石油元売りは原油安の影響で備蓄原油などの評価損が膨らみ、JXホールディングスと出光興産は共に15年4~12月期決算が最終赤字だった。JXの大田勝幸取締役は「想定していた資源価格を大幅に下回り、厳しい決算となった」と語った。両社は16年3月期通期の業績予想も下方修正し、従来の最終黒字予想が一転、赤字予想になった。
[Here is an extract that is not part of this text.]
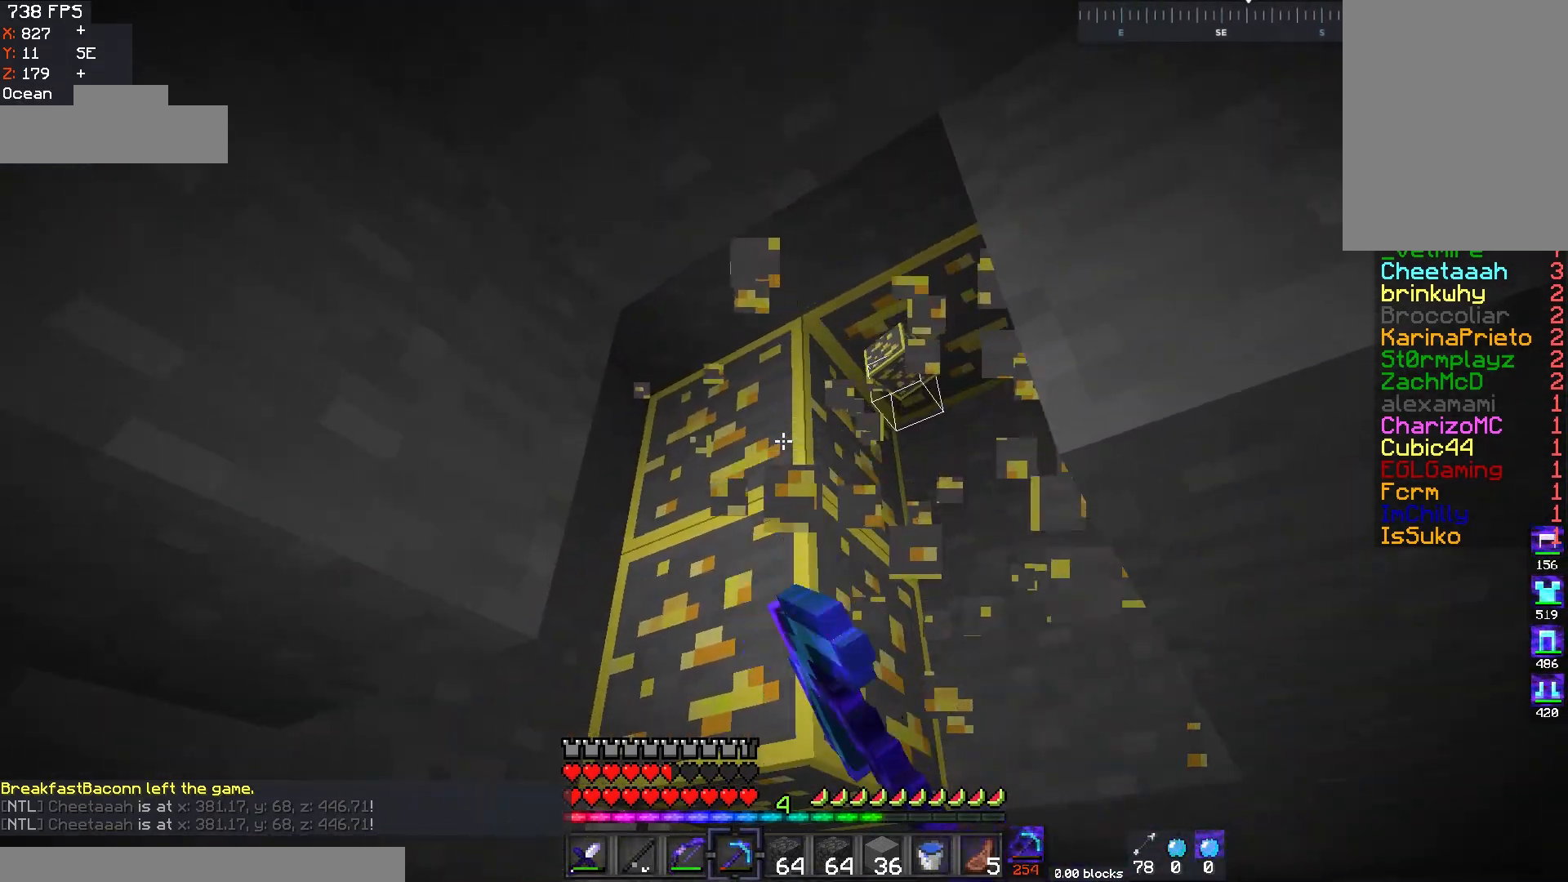
{"keys": ["w"], "mouse": ["left"], "events": [[484, "w", "down"]]}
これに対し、航空会社には追い風だ。全日本空輸を傘下に持つANAホールディングスと日本航空は、原油安に伴う燃料価格の大幅下落の恩恵に加え、訪日外国人客の増加もあり、共に営業利益が4~12月期として過去最高を更新。ANAは16年3月期通期の営業利益予想を上方修正した。
不安定な為替相場
外国為替市場では年明け以降、中国経済減速や原油安を背景に、リスクを回避しようとする投資家が安全資産である円を買ったため円高が進んだ。1月29日に日銀がマイナス金利導入を決めると、いったんは円安に振れたが、足元では米国の追加利上げ観測の後退で、一時1ドル=116円台まで円が急伸。再び円高基調が強まっている。